FHA is primarily an insurer of home loans originated by its approved lenders based on its lending guidelines. By law, It needs to maintain a minimum of 2% reserve in its Mutual Mortgage Insurance (MMI) Fund to tide over losses due to defaults.
The rapid increase in the number of loans it insures and the accompanying losses, the MMI fund currently has a negative 1.44% in its reserves. Basically, the losses it suffered due to loan defaults are much greater than the premiums it collects for its reserve fund. In a bid to shore up its reserves, FHA has planned to increase the mortgage insurance premiums it collects.
According to the newly issued guidelines by FHA which come into effect from June 03, 2013, annual mortgage insurance must be paid for the life of the loan on all new FHA-insured mortgages that exceed a Loan-to-Value (LTV) of 90% at the time of loan approval. If the starting LTV is 90% or less, the annual MIP must be paid for 11 years.
Before the new underwriting change, FHA borrowers were only required to pay monthly mortgage insurance only till they reach an LTV of 78% based on the original loan balance. From now onwards, FHA will no longer allow the cancellation of the MIP during the entirety of an insured loan.

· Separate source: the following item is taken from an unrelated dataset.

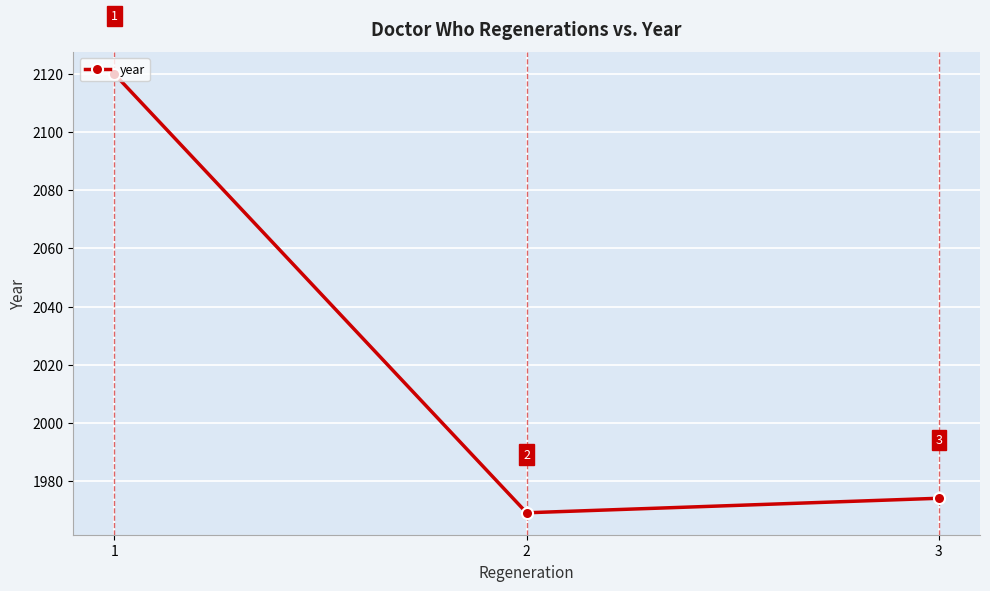

The chart shows a value of 1969 at 2. True or false?

True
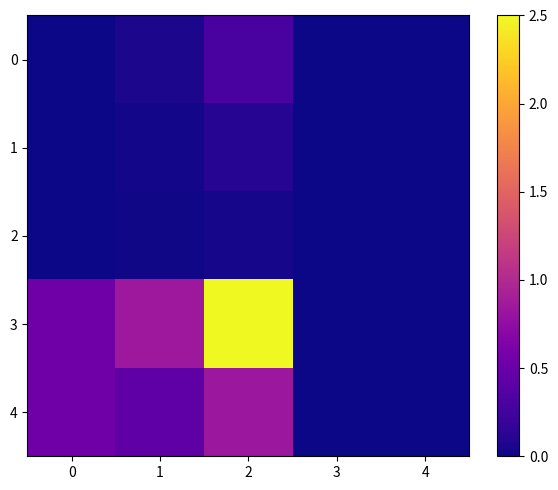

How many series are shown in this chart?

5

This is one of the most significant changes to FHA MIP guidelines, considering that the vast majority of borrowers seeking FHA loans make minimal down payment. Moreover, for certain FHA programs, no annual mortgage insurance was required before, only upfront mortgage insurance premium was needed.
The 2012 Lending data shows that FHA lenders originated a total of $233 billion in FHA-insured loans, an increase of 22% over 2011. The huge surge seen in the number of originations for FHA-insured loans in the recent years was primarily due to the agency’s flexible underwriting requirements, low interest rates and reasonable insurance premiums. This new change coupled with the premium increases made in April, make FHA loan programs a lot less attractive than the conventional mortgages.
Typically, PMI payments on a conventional mortgage last for about 10 years for loans with an LTV above 80%, or till the equity in the home exceeds 20%. With the newly introduced FHA MIP changes, the FHA borrowers will end up paying annual insurance premium for a period of 30 years.
Even if the FHA loan carries a lower interest rate when compared to a conventional home loan, the rise in mortgage insurance premiums will negate any such savings.
Borrowers who primarily shop for a home loan based on the interest rate should pay special attention to the effect that insurance premiums will have on their long term mortgage payments.